Designing a Scalable Hybrid Architecture

- 2 mins read

Work In Progress: This document is a draft summary of architectural patterns I advocate for. Detailed diagrams and deep-dive analysis are currently being written.

The Challenge: The “Customization Hell”

In B2B SaaS, satisfying specific client requirements often leads to spaghetti code: if (client == 'A') statements scattered everywhere, making the system fragile and untestable.

The Strategy: “Clean Core + Specific Satellites”

To maintain a pristine logical core while allowing necessary deviations, I implement a strict governance strategy:

1. The Core: A Modular Monolith (Clean Architecture)

  • Goal: Host the business rules while allowing controlled variations.
  • Design Pattern: Strategy Pattern & Interfaces.

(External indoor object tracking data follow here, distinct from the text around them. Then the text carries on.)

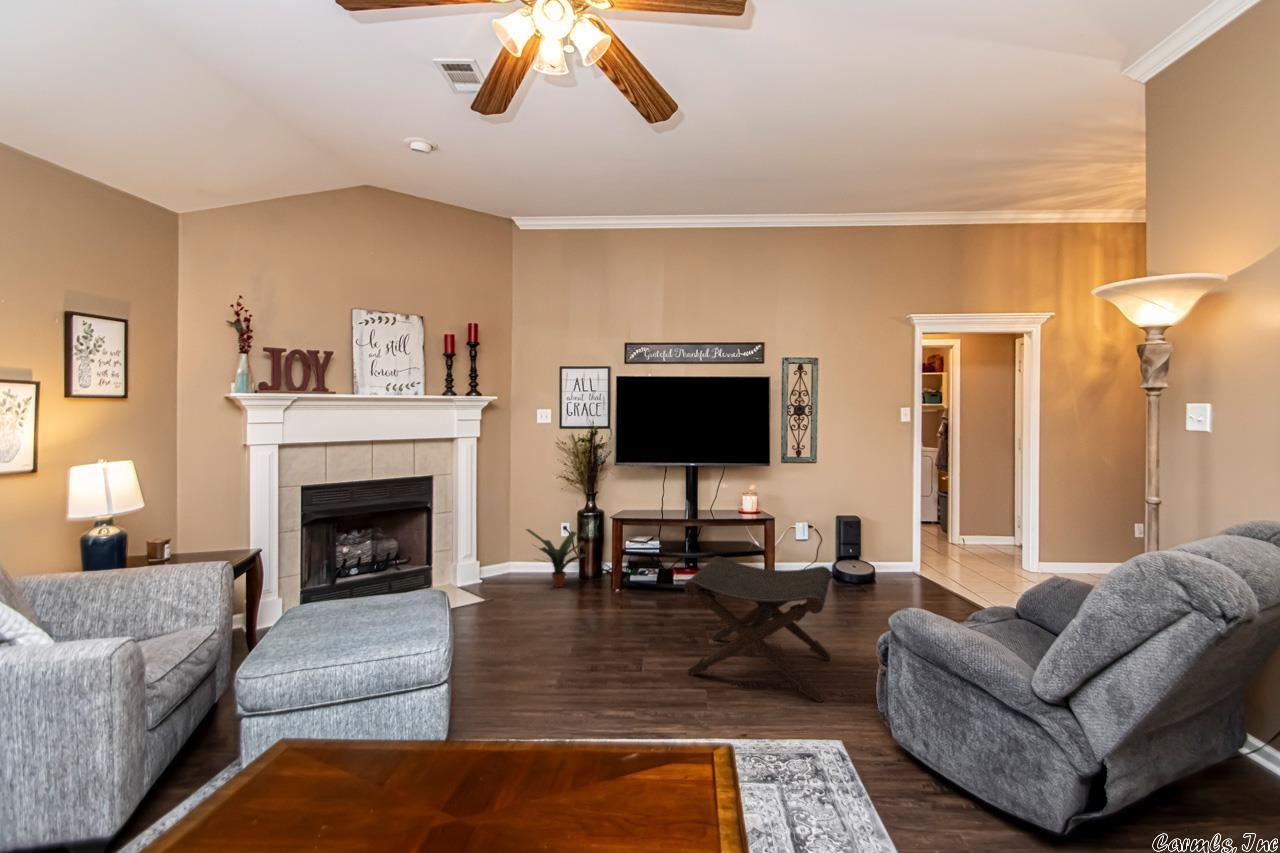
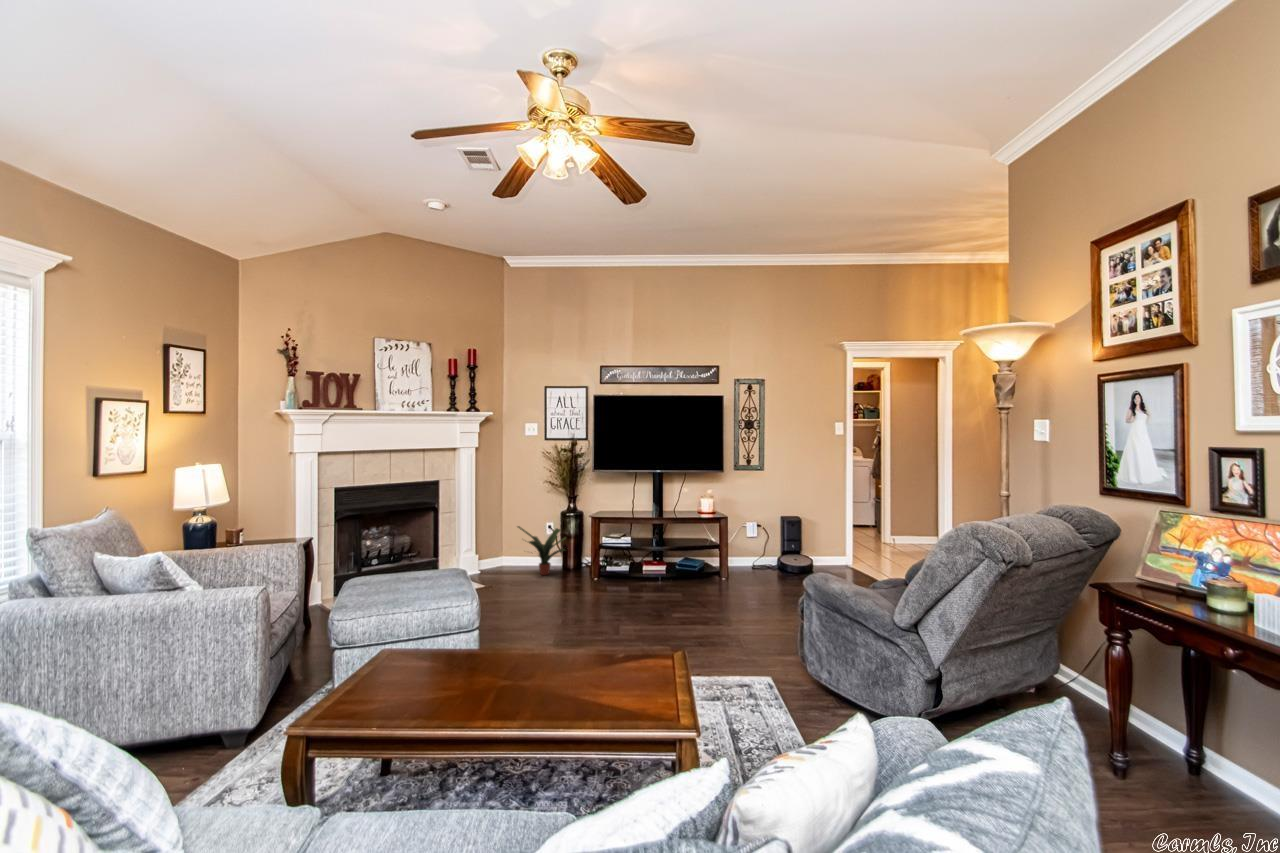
footstool: present [684,556,831,702] -> none [642,542,757,643]

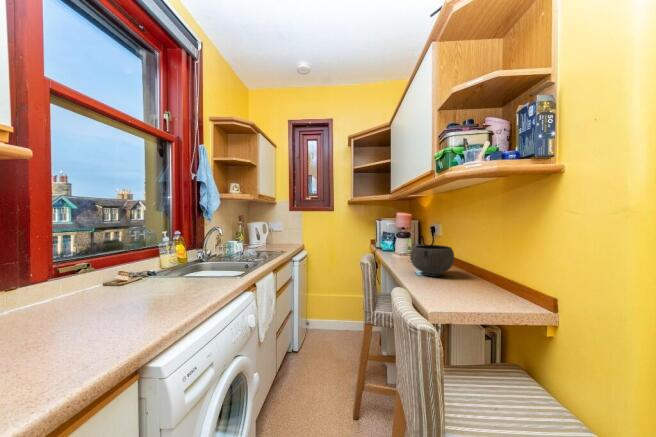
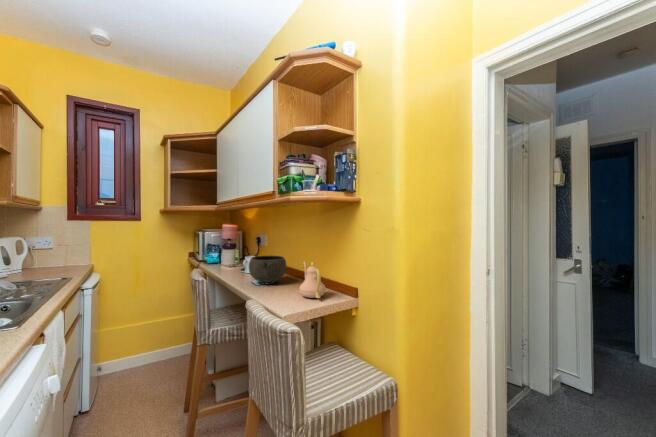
teapot: none [461,254,500,301] -> present [299,262,326,298]

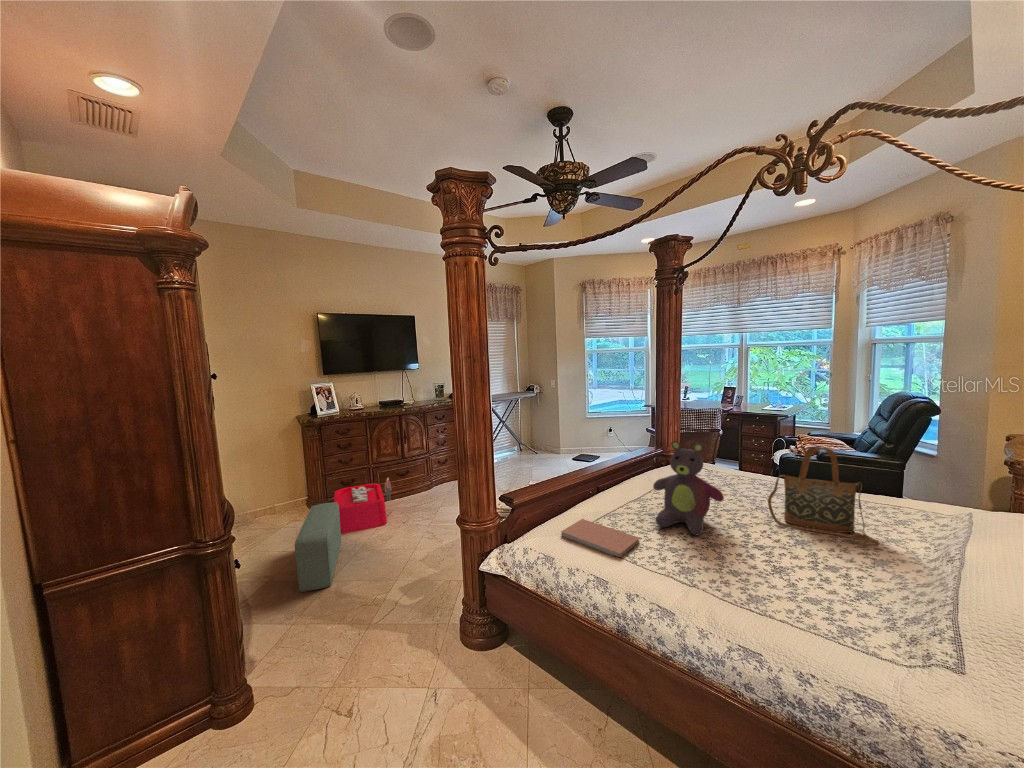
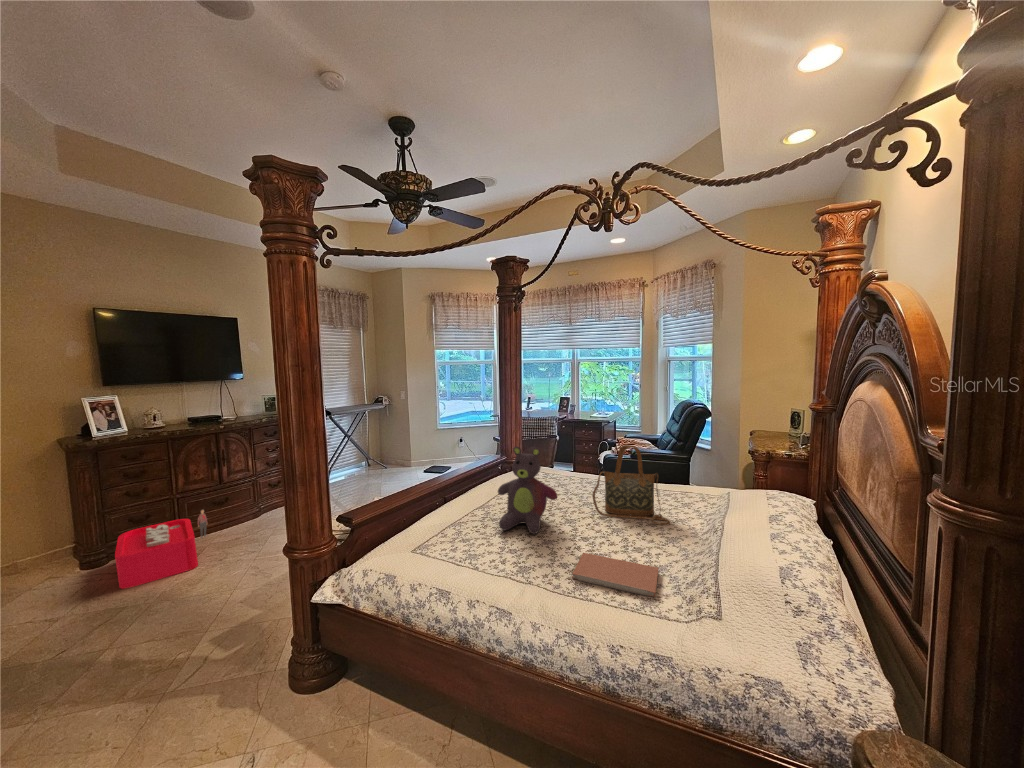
pouf: present [295,502,341,592] -> none [37,549,124,680]
notebook: present [561,519,640,557] -> present [572,553,659,597]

Client-specific logic does exist in the Core, but it is strictly encapsulated in isolated packages behind generic Go Interfaces.
  • Benefit: The Domain Logic remains pure and does not “know” about specific implementations. We can add a new client strategy without touching the existing business rules (Open/Closed Principle).
  • Data Strategy: Strict SQL schema, utilizing JSON types only for controlled flexibility.

2. The Satellites: Extension Services

  • Goal: Handle heavy / outlying workflows that would pollute the Core’s data model.
  • Why: If a client needs a completely different data structure or heavy I/O process, it lives in a Satellite.
  • Tech: Kubernetes / Microservices / Redis Streams.

Key Benefits

  • Maintainability: Client specifics are isolated. Removing a client means simply deleting its package and satellite, leaving the Core clean.
  • Testability: We can unit test the Core logic with mock strategies, and test client strategies in isolation.
  • Stability: No “spaghetti” conditions in the critical path.